Fig. 3.

Binding of CodY and ScoC to the dtpT regulatory region.

A. The sequence (5’ to 3’) of the coding (non-template) strand of the dtpT regulatory region. Coordinates are reported with respect to the transcription start point as deduced from the mutational analysis (see text). The 5’ nucleotide of the sequence presented corresponds to the first nucleotide of the dtpT insert within the dtpT279-lacZ fusions. The vertical arrow above the sequence indicates the 5’ nucleotide of the dtpT84-lacZ fusion at position −62. The vertical arrow below the sequence indicates the junction point, at position +22, between the dtpT and lacZ sequences. The likely translation initiation codon (ATG), −10 and −35 promoter regions, and transcription start point are in bold. The directions of transcription and translation are indicated by the horizontal arrows. The mutated nucleotides are shown in lowercase above the sequence. The sequences protected by ScoC in DNase I footprinting experiments on the template strand of DNA are underlined. The ScoC-binding motifs are italicized.
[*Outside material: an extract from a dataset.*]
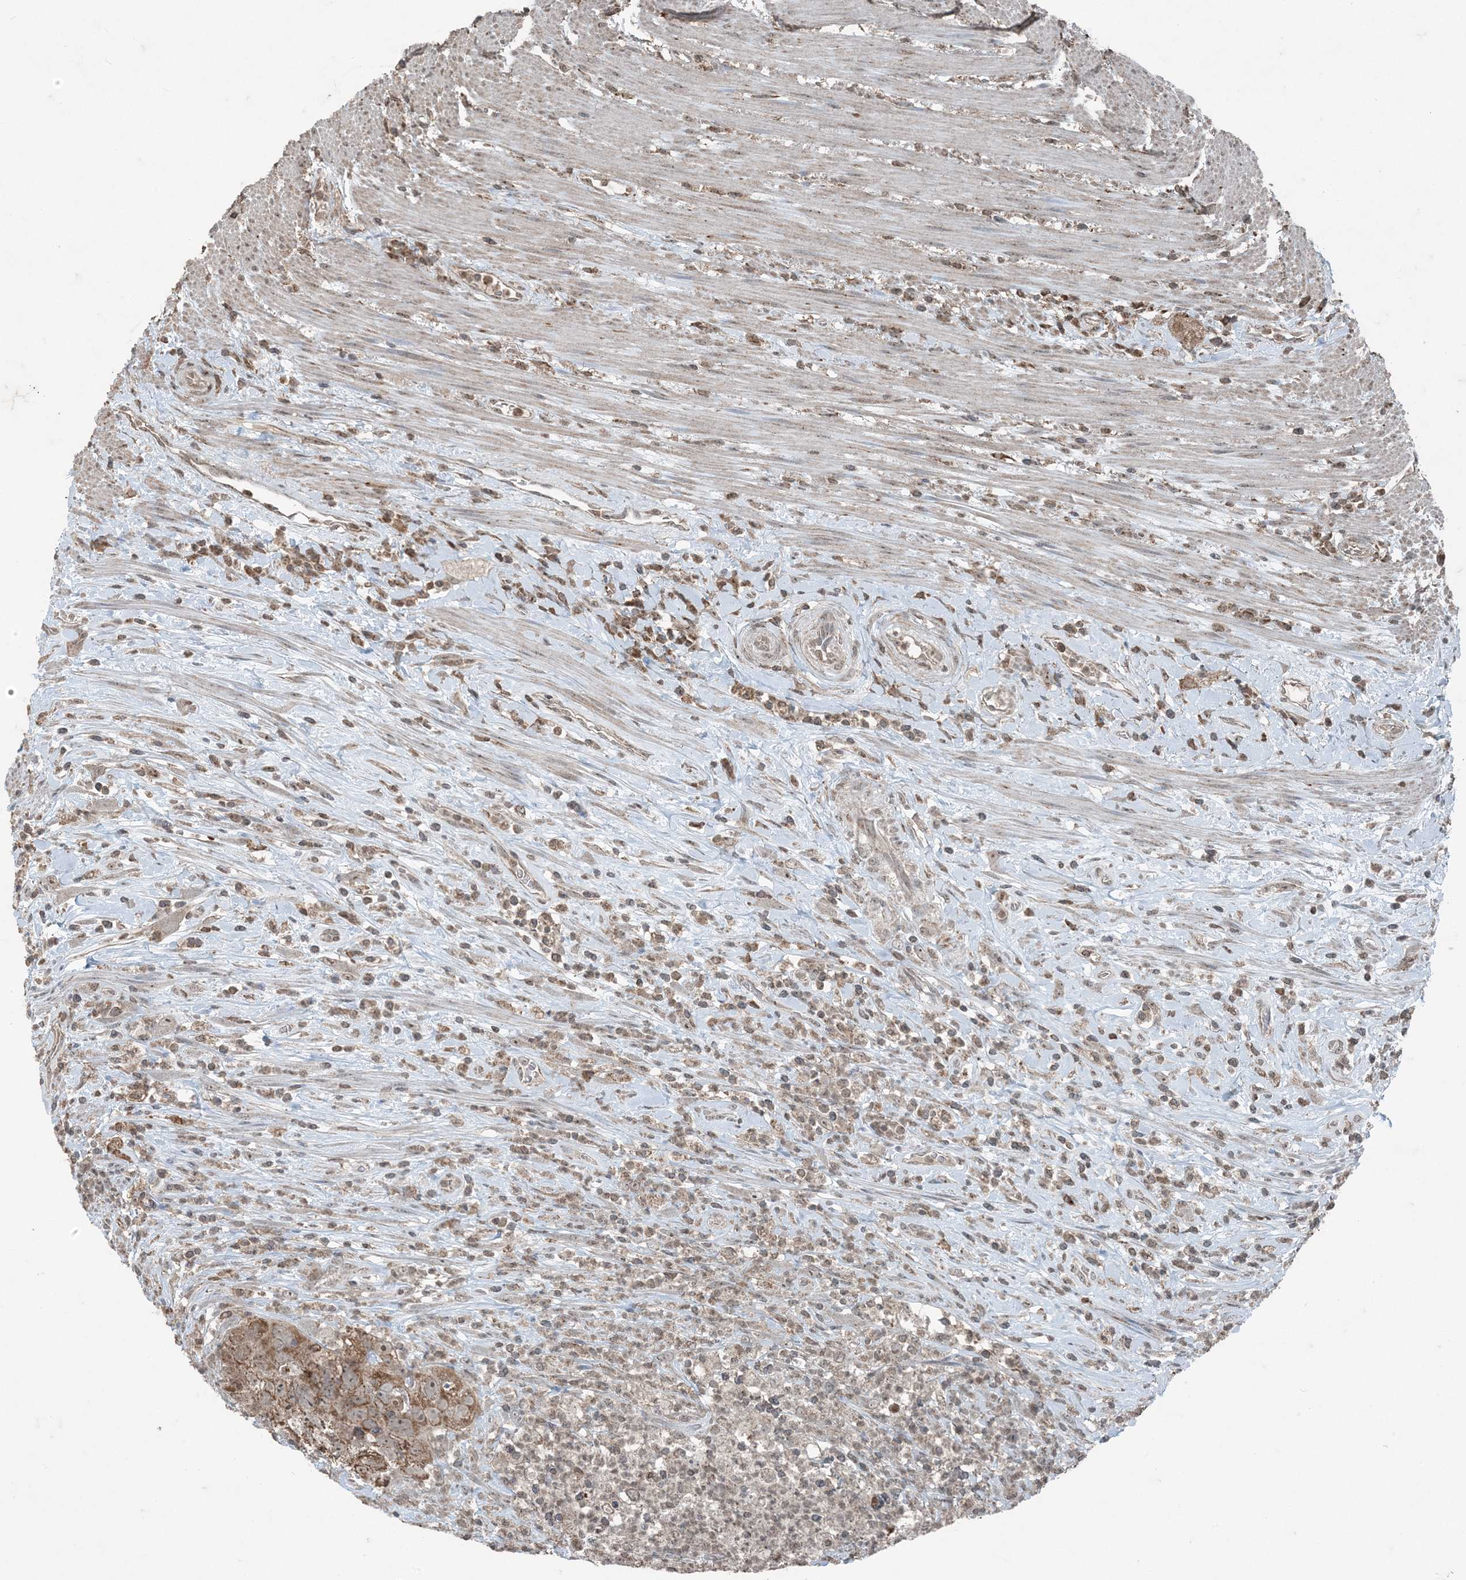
{"staining": {"intensity": "moderate", "quantity": ">75%", "location": "cytoplasmic/membranous"}, "tissue": "colorectal cancer", "cell_type": "Tumor cells", "image_type": "cancer", "snomed": [{"axis": "morphology", "description": "Adenocarcinoma, NOS"}, {"axis": "topography", "description": "Rectum"}], "caption": "Protein expression by immunohistochemistry displays moderate cytoplasmic/membranous positivity in approximately >75% of tumor cells in adenocarcinoma (colorectal).", "gene": "GNL1", "patient": {"sex": "male", "age": 59}}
B, C and D. Gel shift assay of protein binding to a radioactively labeled dtpT279p⁺ (B and C) or dtpT279p3 (D) PCR fragment, obtained with oligonucleotides oBB67 and oBB102. The proteins tested for binding were (B) CodY in the presence of 10 mM ILV or (C and D) ScoC. Protein concentrations (nM of monomer) are reported below each lane. The underlined concentrations indicate the apparent K_D for binding.

E and F. DNase I footprinting analysis of ScoC binding to the dtpT regulatory region. The dtpT279p⁺ (E) or dtpT279p3 (F) DNA fragment labeled on the template strand and used in panels B or D, respectively, was incubated with increasing amounts of purified ScoC and then treated with DNase I. See the legend to Fig. 1E for additional details.